Trecho para leitura
------------------------------------

Pesquisas de Harvard e KPMG revelam que relações saudáveis e amizades verdadeiras no ambiente corporativo valem mais do que salário alto, impactando positivamente a saúde mental e o desempenho profissional.
Passamos grande parte da nossa vida trabalhando. Em muitos momentos, convivemos mais com colegas e líderes do que com amigos e familiares. Porém, ao falar sobre felicidade no trabalho, costumamos pensar apenas em salário, propósito, carreiras e benefícios. Tudo isso é importante. Mas existe uma pergunta mais simples e essencial: você gosta das pessoas com quem trabalha Pode parecer óbvio, mas a resposta não é tão simples quanto parece.
As pessoas têm o poder de transformar a nossa experiência profissional. Um bom time torna projetos difíceis mais leves e dias complicados mais suportáveis. Da mesma forma, relações tensas podem deixar nossos dias extremamente cansativos. Todos nós, em algum momento, já sentimos isso.
- Um estudo de Harvard concluiu que bons relacionamentos são chaves para uma vida mais feliz e saudável.
- A pesquisa da KPMG de 2025 mostra que 57% aceitariam ganhar 10% menos para trabalhar com amigos.
- A qualidade das relações conta mais que a quantidade de pessoas conhecidas na empresa.
- Conflitos são normais, mas não podem destruir a confiança e o respeito da equipe.
- Líderes devem focar em criar ambientes de cooperação, pois a produtividade depende da harmonia do grupo.
Um dos estudos mais longos sobre desenvolvimento humano, iniciado há oito décadas e chamado de Harvard Study of Adult Development, trouxe uma conclusão clara: ter bons relacionamentos está ligado a uma vida mais feliz e saudável. Isso vale também para o ambiente de trabalho.
O valor das amizades no ambiente corporativo
Outra pesquisa, da consultoria KPMG, realizada em 2025, trouxe um dado impressionante. A pesquisa identificou que 57% dos entrevistados prefeririam um emprego com salário 10% abaixo da média do mercado. A condição era poder trabalhar com amigos próximos. Em contrapartida, eles recusaram um salário 10% acima do mercado se não tivessem essas amizades.
O ponto mais interessante é que não se trata de ter muitas pessoas ao redor, mas da qualidade dessas conexões. Ter pessoas em quem confiamos e com quem construímos vínculos reais faz muita diferença. No trabalho, isso se reflete em características simples, mas poderosas, como bom humor, que alivia o peso da jornada, e confiança. Essa confiança permite que as pessoas falem, errem e discordem sem medo.
Além disso, as competências profissionais são essenciais para criar essa sensação de segurança. Saber que cada membro da equipe pode contar com o outro é um pilar fundamental. Muitas amizades verdadeiras nascem justamente nesse ambiente. Elas surgem entre reuniões, em projetos difíceis, durante viagens ou até em conversas simples no café.
Equilíbrio entre conflitos e cooperação
Alguns colegas podem permanecer na nossa vida muito tempo depois que mudarmos de empresa. Às vezes, essas amizades duram para sempre. Mas seria ingênuo achar que boas relações significam a falta de brigas. Equipes saudáveis também discordam. Pessoas competentes têm opiniões diferentes e visões únicas do mundo.
O problema não é existir conflito. O problema acontece quando deixamos a discordância destruir a confiança e o respeito. Isso impede que continuemos trabalhando juntos. Também não precisamos gostar de todo mundo; isso é impossível. Mas devemos aprender a conviver com as diferenças, estabelecer limites claros e manter relações minimamente saudáveis. Algumas pessoas nos energizam; outras exigem mais resiliência de nós.
Para os líderes, há uma reflexão crítica. A qualidade das relações dentro da equipe é crucial. De um lado, laços bons facilitam a comunicação e ajudam no trabalho em equipe. Do outro, quando essas relações se deterioram, a produtividade quase sempre sofre impactos diretos. No fim das contas, relacionamentos são uma das grandes chaves da felicidade. E o trabalho é um dos melhores lugares para praticarmos isso todos os dias.

------------------------------------

Material de estudo
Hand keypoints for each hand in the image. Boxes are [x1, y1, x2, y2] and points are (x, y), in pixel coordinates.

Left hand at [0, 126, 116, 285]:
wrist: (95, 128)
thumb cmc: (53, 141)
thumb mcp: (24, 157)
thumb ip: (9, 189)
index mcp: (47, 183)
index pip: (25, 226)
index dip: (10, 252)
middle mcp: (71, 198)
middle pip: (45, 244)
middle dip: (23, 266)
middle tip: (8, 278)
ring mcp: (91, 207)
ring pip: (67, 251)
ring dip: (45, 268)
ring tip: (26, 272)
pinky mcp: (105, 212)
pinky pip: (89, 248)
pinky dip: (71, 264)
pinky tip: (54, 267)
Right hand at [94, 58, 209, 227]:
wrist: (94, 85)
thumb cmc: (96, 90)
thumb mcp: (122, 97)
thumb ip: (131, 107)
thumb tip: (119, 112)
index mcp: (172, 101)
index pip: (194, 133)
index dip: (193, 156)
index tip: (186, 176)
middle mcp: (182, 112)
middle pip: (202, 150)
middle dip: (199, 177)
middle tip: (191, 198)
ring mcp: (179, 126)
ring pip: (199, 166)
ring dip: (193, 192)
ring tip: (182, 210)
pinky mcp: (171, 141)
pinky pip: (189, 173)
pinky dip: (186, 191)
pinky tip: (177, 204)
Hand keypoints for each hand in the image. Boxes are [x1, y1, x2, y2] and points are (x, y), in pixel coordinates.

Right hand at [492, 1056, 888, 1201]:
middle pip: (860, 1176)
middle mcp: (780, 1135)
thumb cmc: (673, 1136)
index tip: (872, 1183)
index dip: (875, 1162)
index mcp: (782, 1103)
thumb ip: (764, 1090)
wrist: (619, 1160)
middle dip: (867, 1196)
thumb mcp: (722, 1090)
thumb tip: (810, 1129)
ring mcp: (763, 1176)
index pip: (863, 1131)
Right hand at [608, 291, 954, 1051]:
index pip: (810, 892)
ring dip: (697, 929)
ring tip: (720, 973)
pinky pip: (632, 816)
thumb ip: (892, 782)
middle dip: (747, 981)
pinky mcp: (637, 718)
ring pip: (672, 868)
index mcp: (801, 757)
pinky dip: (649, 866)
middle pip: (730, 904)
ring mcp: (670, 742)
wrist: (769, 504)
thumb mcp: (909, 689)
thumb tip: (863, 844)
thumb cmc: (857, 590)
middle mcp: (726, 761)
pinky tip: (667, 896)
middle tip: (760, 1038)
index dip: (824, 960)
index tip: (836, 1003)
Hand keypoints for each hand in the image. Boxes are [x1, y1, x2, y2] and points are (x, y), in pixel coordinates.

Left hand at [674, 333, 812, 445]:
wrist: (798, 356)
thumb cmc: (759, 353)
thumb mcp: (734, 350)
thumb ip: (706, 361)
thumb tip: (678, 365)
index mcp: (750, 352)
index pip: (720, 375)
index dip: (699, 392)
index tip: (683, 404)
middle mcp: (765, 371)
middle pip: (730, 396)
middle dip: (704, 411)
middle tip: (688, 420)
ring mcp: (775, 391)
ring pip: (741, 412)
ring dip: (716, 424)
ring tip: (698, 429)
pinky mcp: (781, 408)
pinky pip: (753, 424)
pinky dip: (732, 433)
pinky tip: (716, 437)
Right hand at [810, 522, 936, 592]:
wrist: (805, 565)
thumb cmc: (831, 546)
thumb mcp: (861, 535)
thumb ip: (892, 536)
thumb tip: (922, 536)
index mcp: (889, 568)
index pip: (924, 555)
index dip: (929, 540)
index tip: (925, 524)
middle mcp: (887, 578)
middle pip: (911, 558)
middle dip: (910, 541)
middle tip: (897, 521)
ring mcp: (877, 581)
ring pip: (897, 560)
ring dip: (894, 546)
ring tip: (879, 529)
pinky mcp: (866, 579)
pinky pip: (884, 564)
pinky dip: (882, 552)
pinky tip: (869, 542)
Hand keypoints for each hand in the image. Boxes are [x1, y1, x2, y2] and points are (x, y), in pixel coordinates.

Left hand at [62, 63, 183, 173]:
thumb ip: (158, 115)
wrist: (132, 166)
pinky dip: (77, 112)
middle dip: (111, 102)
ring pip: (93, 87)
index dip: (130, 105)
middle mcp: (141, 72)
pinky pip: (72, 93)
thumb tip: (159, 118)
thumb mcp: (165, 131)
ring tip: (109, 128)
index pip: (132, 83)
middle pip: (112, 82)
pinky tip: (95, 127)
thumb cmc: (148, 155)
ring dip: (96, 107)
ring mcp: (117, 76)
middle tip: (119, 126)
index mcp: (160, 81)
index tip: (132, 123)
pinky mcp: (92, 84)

------------------------------------

Tarefas a cumprir
A: Passe para o inglês esta frase do texto sobre amizades no trabalho: "As pessoas têm o poder de transformar a nossa experiência profissional."
B: Copie, por favor, do texto sobre amizades no trabalho o trecho que vai de "- Um estudo" até "respeito da equipe.".
Baseie-se somente no texto sobre amizades no trabalho, sem recorrer à listagem.

Problemas resolvidos
A: People have the power to transform our professional experience.

B:
- Um estudo de Harvard concluiu que bons relacionamentos são chaves para uma vida mais feliz e saudável.
- A pesquisa da KPMG de 2025 mostra que 57% aceitariam ganhar 10% menos para trabalhar com amigos.
- A qualidade das relações conta mais que a quantidade de pessoas conhecidas na empresa.
- Conflitos são normais, mas não podem destruir a confiança e o respeito da equipe.